Otherwise, on a system where char is signed, and its high bit is
set,
and you haven't adjusted the array range to allow for negative
values,
fun will ensue.
If the table value for META-^A is held at element 128 of the array
(since
the table was built assuming char* is unsigned by default), and we
compile
on a host with signed chars, does the signed char value of META-^A
still
become 128 when cast to unsigned char? Or does 2's complement
come into
play and scramble the order of the negative signed char values when
casting them before doing a table lookup?
As long as the table is handled consistently (in other words, as
long as
ALL uses of characters as indices occur as unsigned char or within
to_uchar), then META-^A (usually encoded as -128 in signed char) will
always appear at the same index, regardless of whether that index
is 128
(as it will be on 2's complement machine; the bulk of what exists
today),
or 255 (which is what (unsigned char) -128 might become on a 1's
compliment machine, mostly theoretical). You only run into the bug
that
you were describing if you also reference the array based on a given
integer encoding of characters.
My point exactly. Here's a violation of that consistency in syntax.c:
109 m4_syntax_table *
110 m4_syntax_create (void)

(Stored items)
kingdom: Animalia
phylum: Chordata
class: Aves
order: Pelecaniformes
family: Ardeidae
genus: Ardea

| DIRECTIONS |
**A)** Using the signed char passage, decide whether each statement agrees with it: (i) On a 2's complement machine, META-^A lands at index 128. (ii) The bug described occurs even when every character index is used as unsigned char. (iii) The 1's complement case is presented as the most common one today. For each, answer yes or no and quote the deciding words.
**B)** Carry on the signed char passage from the point where it stops.

| ANSWER SET |
**A)**
(i) Yes: "as it will be on 2's complement machine"
(ii) No: "if you also reference the array based on a given"
(iii) No: "mostly theoretical"

**B)**
111 {
112 m4_syntax_table *syntax = xzalloc (sizeof *syntax);
113 int ch;
114
115 /* Set up default table. This table never changes during
operation. */
116 for (ch = 256; --ch >= 0;)
117 switch (ch)
118 {
119 case '(':
120 syntax->orig[ch] = M4_SYNTAX_OPEN;
121 break;
In this case, we let a possibly signed literal char self promote
to an int, but assume that those values with the high bit set will map
correctly when manually fed through to_uchar when we do lookups in that
table.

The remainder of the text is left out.